Das Flugzeug wird nur in besonderen Regionen (Polargebiet, Wüsten, Archipele, Dschungel) und für Sonderfälle, wo Geschwindigkeit wichtig ist (Krankentransporte, Katastrophen hilfe, Beerdigungen, Ersatzteile, Medikamente usw.) benützt werden, weil Infrastruktur und Treibstoff einen unverhältnis mässigen Aufwand verursachen. Vergnügungsflüge werden durch Verlosungen zugeteilt.

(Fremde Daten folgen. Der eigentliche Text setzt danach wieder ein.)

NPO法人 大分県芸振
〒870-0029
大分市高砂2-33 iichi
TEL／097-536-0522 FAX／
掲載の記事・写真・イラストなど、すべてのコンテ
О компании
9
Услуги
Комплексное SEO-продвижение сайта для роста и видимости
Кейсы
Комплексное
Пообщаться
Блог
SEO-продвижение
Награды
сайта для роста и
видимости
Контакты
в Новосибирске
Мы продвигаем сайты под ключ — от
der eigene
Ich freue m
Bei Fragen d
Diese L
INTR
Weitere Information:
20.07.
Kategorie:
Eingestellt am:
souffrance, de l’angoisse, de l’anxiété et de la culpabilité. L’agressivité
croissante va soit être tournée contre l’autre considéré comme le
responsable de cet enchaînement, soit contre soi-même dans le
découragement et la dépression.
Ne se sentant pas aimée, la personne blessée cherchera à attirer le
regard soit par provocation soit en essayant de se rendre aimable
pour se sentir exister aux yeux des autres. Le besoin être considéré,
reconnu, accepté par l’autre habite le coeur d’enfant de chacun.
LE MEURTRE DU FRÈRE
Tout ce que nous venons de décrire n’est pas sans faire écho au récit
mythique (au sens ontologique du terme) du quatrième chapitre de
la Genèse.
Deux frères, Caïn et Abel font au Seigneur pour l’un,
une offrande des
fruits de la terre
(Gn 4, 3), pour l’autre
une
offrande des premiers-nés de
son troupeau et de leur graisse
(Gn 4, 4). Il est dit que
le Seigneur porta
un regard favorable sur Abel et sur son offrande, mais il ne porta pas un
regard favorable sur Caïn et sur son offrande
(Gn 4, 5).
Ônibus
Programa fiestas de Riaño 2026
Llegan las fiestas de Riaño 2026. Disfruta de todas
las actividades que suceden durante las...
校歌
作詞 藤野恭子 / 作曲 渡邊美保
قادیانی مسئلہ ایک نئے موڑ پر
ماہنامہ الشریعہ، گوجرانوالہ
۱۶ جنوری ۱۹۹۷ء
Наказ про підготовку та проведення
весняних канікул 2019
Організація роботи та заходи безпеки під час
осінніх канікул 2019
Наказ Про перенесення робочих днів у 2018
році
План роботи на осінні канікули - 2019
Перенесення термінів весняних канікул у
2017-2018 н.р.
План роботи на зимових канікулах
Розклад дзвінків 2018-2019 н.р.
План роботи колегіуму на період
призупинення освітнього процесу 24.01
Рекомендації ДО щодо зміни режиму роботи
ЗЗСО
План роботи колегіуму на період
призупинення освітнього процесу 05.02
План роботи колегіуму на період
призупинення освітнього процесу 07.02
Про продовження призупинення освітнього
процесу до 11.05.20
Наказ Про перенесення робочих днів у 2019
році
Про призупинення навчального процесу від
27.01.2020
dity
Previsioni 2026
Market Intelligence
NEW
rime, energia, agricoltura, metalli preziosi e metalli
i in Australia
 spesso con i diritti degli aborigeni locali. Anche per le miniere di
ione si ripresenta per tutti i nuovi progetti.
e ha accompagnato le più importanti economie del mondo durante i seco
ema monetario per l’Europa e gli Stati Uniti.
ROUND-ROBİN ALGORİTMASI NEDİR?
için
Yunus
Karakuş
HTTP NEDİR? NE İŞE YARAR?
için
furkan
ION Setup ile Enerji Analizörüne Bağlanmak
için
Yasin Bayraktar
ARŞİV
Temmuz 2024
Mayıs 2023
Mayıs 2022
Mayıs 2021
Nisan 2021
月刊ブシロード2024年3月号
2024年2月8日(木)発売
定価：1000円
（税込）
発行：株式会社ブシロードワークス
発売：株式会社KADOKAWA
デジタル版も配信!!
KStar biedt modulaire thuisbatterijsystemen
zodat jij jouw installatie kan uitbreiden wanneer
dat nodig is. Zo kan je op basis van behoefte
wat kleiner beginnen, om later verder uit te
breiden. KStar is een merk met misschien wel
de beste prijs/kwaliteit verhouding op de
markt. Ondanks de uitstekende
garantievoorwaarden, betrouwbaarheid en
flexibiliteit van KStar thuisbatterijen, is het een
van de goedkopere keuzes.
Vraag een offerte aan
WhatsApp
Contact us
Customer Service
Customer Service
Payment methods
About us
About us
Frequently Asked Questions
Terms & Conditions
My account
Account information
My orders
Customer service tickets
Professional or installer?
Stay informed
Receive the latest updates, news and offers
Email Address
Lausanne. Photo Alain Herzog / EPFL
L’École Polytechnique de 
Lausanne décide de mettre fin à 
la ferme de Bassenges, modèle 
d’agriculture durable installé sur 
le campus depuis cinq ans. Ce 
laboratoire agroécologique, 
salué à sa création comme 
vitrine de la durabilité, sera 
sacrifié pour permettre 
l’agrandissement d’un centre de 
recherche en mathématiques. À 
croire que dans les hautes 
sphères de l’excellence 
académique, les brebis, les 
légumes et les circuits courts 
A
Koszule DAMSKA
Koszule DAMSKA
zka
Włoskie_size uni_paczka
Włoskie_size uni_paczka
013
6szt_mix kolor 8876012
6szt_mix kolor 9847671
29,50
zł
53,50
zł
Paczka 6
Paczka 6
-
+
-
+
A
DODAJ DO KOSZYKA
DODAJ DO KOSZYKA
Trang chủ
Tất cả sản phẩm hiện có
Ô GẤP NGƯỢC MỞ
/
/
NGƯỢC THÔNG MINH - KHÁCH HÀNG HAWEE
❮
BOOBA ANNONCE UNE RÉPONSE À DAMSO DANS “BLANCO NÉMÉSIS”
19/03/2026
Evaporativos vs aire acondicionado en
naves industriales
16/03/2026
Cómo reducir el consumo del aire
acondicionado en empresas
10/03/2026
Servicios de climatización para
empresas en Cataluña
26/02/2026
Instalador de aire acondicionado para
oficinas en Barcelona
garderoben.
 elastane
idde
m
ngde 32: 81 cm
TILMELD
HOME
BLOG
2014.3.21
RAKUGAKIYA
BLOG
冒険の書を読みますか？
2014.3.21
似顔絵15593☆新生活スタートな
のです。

Da alle ibus (und nicht nur wie heute die reichen) die Möglichkeit haben werden, längere Reisen zu unternehmen, entstehen mit der Zeit auch zwischen weit entfernten bolos persönliche Verbindungen (Freundschaften, Liebschaften, Schwangerschaften, Hirngespinste, Projekte, Tauschabkommen) und entwickeln sich neue Lebensauffassungen. Die bolos werden zu weltoffenen Kreuzungspunkten von Leuten und Ideen. Obwohl die Verkehrsmittel an manchen Orten langsamer sein werden als heute, wird der weltweite Austausch allgemeiner und intensiver. Die ibus haben Zeit, sich mit fremden Kulturen und Sprachen zu befassen und mit andern ibus wirklich auf gleicher Ebene Kontakte anzuknüpfen. Das Reisen wird nicht eine einseitige, ausbeuterische Angelegenheit sein wie heute (reicher Tourist/armer Eingeborener), sondern gegenseitig: es werden Bantus in München auftauchen, Sikhs in Prag, Mongolen in Stockholm, Quiche-Indios in Zürich, Eskimos an der Cote d'Azur, nicht als Flüchtlinge, Asylanten oder Zirkusextoten, sondern als würdevolle Besucher.